Muchos aseguran que este episodio es no sólo el fin del periodismo tradicional sino, también, el fin en sí del famoso secreto de Estado. Es un error. El origen de las filtraciones se hunde en las más densas regiones de los sentimientos y debilidades humanas. De esa debilidad original se hace hoy un canto a la transparencia y a la democracia. Nada es más oscuro que el principio de esta historia, nada es más perjudicial para el equilibrio y la igualdad que el hecho de que una monstruo de cinco cabezas pueda tener en vilo a toda la humanidad.
“Hillary Clinton y varios miles de diplomáticos de todo el mundo van a tener un ataque al corazón cuando se despierten un día y encuentren un catálogo de documentos clasificados al alcance del público.” Estas dos líneas fueron escritas por el soldado Bradley Manning en un chat con uno de los cinco hackers más talentosos de la historia, Adrian Lamo. El soldado Manning le confesó que había descargado decenas de miles de documentos de las redes Siprnet (Secret Internet Protocol Router Network) y Jwcis, ambas pertenecientes al Pentágono. Según la versión oficial, Bradley Manning se sentía desengañado, despreciado, aislado, desencantado con el ejército. Se quiso vengar. En un mail que le envió a Adrian Lamo contó: “Entraba en la sala informática con un cd de música en la mano. Pero después borraba la música y creaba un dossier comprimido. Escuchaba Lady Gaga entonando la música mientras extraía la fuga más grande de la historia de los Estados Unidos”. Sólo que, entre tanto, Lamo, que había hackeado el The New York Times, Yahoo y un montón de muros impenetrables, lo delató a la División de Inteligencia del Pentágono.
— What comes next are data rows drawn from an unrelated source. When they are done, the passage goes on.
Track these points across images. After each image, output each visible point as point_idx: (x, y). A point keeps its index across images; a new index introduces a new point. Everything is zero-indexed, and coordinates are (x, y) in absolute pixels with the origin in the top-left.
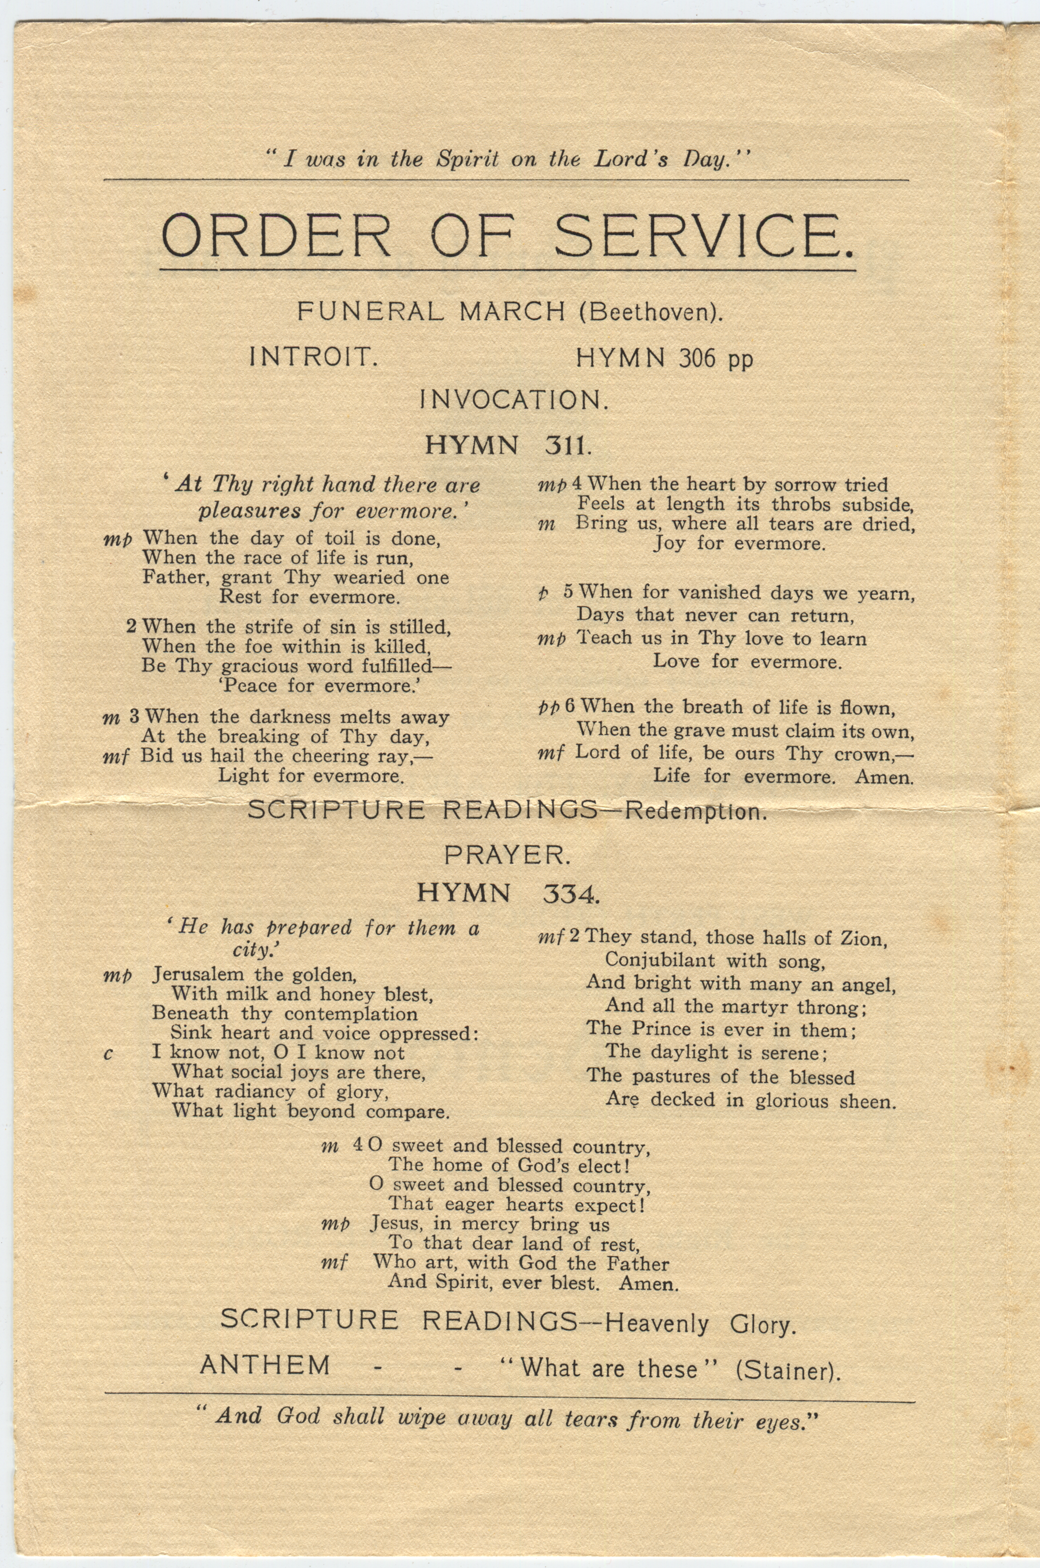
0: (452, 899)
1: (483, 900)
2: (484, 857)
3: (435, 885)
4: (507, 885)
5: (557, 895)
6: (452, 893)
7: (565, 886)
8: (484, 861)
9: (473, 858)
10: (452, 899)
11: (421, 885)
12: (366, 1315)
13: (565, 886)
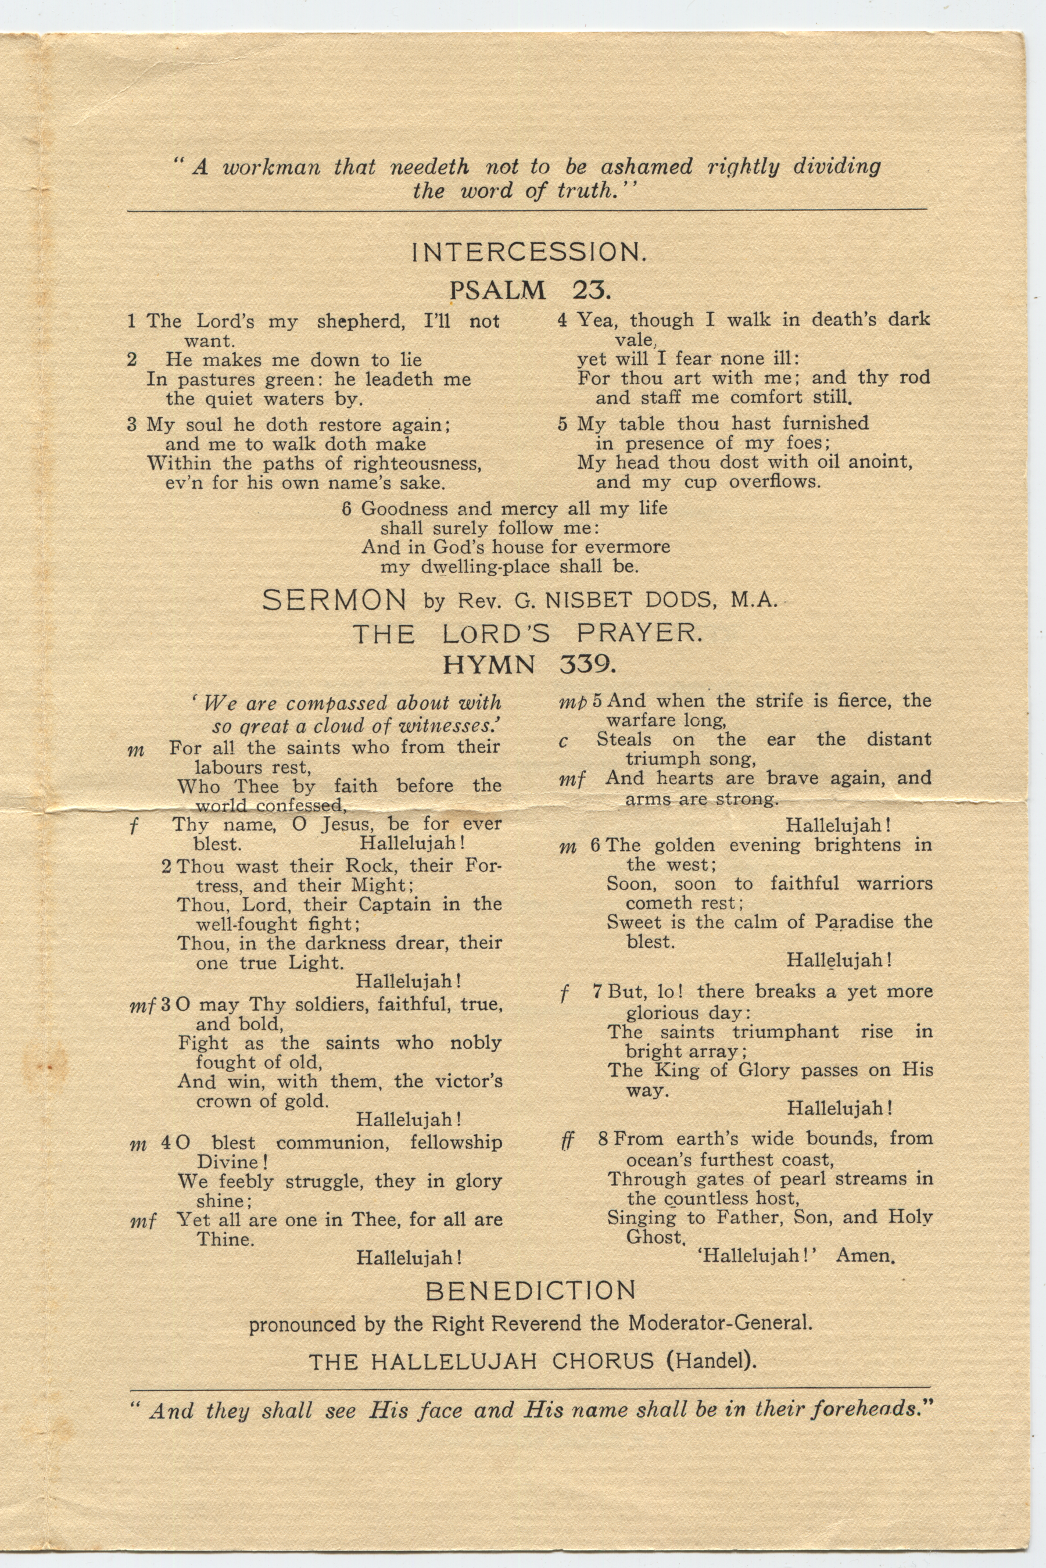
0: (477, 671)
1: (509, 671)
2: (617, 634)
3: (461, 658)
4: (532, 657)
5: (573, 665)
6: (477, 665)
7: (581, 656)
8: (617, 637)
9: (606, 635)
10: (477, 671)
11: (447, 658)
12: (494, 247)
13: (581, 656)
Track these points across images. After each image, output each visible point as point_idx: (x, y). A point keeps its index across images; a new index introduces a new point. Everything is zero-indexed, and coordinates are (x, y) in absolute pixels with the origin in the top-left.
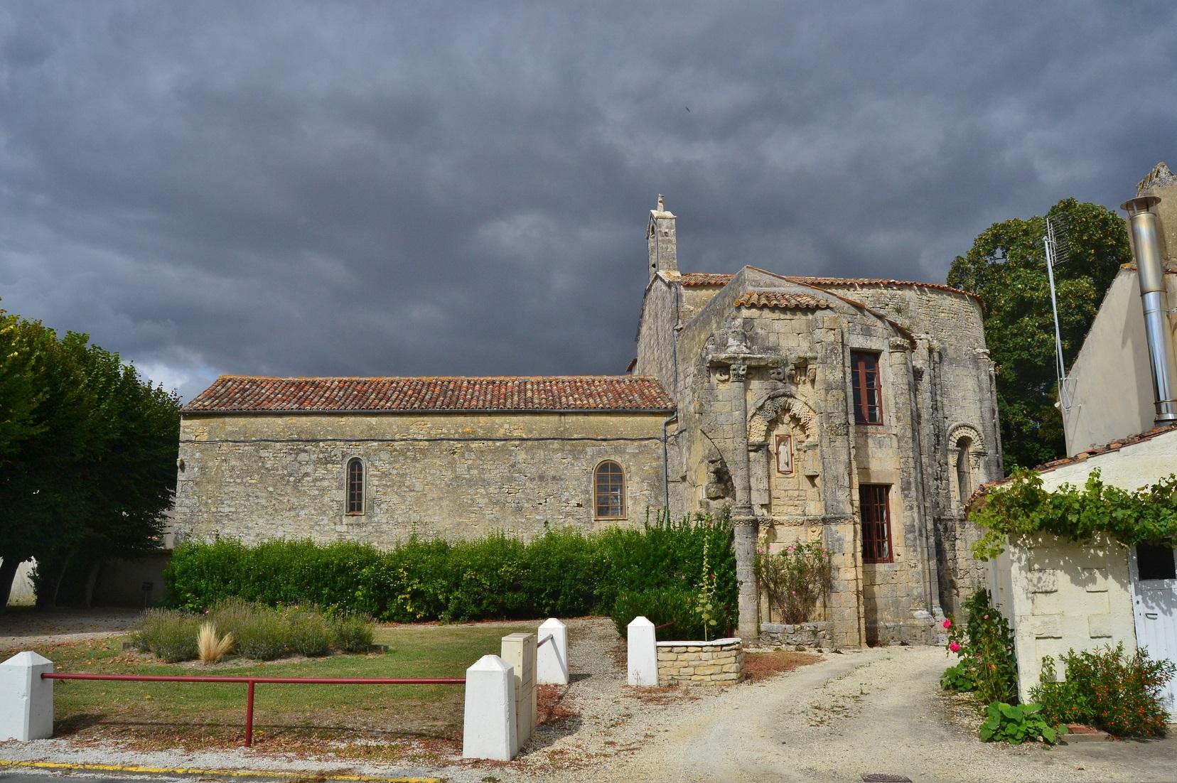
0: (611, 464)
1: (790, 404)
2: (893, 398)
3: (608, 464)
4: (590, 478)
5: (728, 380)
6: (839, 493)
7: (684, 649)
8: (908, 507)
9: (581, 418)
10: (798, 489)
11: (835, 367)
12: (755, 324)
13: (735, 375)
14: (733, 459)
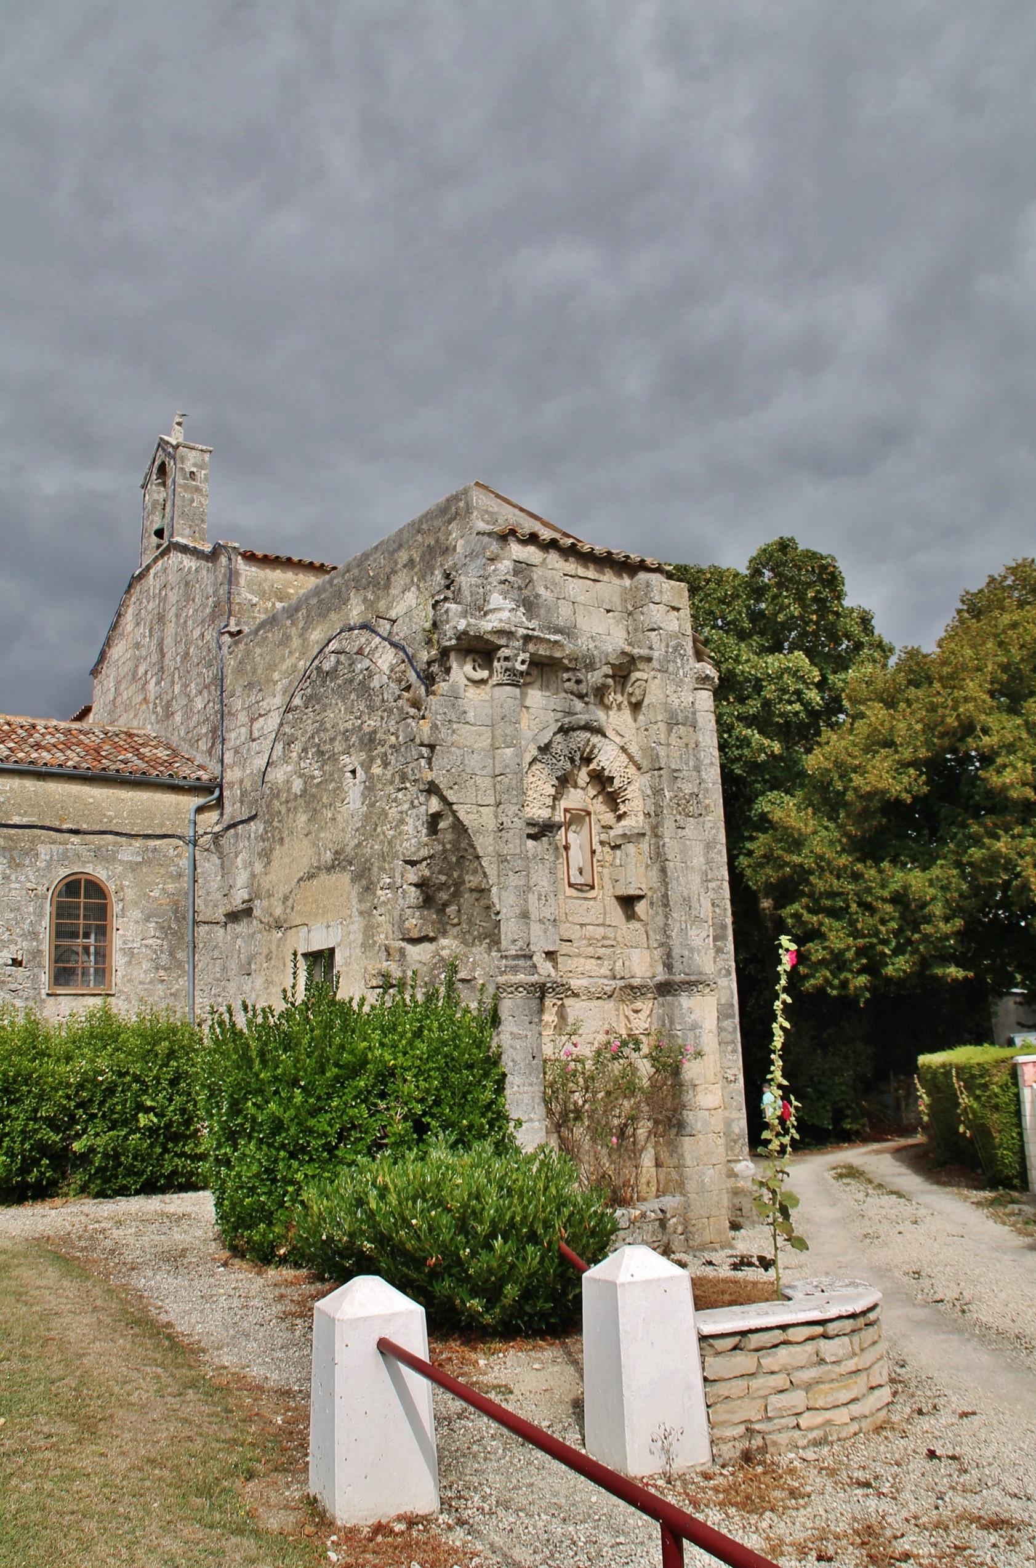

Según explicó, tuvo miedo de que esas filtraciones pusieran en peligro las tropas desplegadas en el extranjero o fueran utilizadas por terroristas.
Esa es la trama de la tan celebrada “transparencia democrática”. Assange, Wikileaks y el Quinteto de Occidente llegaron a un acuerdo de exclusividad cuando el carácter monumental de las filtraciones exigía que las mismas salieran por la red o fuesen compartidas con los otros medios nacionales y no que los temas de Argentina, Bolivia, Venezuela, Pakistán o Arabia Saudita fuesen editados en París, Londres, Berlín, Madrid o Nueva York. Allí no hay ninguna transparencia sino secesión de privilegios. Al mismo tiempo, Assange y sus socios ahogaron la horizontalidad de Internet y la difusión libre. Es lícito reconocer que la difusión en “bruto” no desemboca en progresos democráticos. Esa idea es un mito. La especificidad casi universal del cablegate imponía que ese material fuese accesible a todos los que tienen la capacidad y las pertinencias territoriales para analizarlo y ponerlo en perspectiva. Se hizo lo contrario. Se restringió el derecho a la selección y la publicación a un estrecho círculo de difusores. Es una catástrofe, tanto para la pluralidad como para la verdad.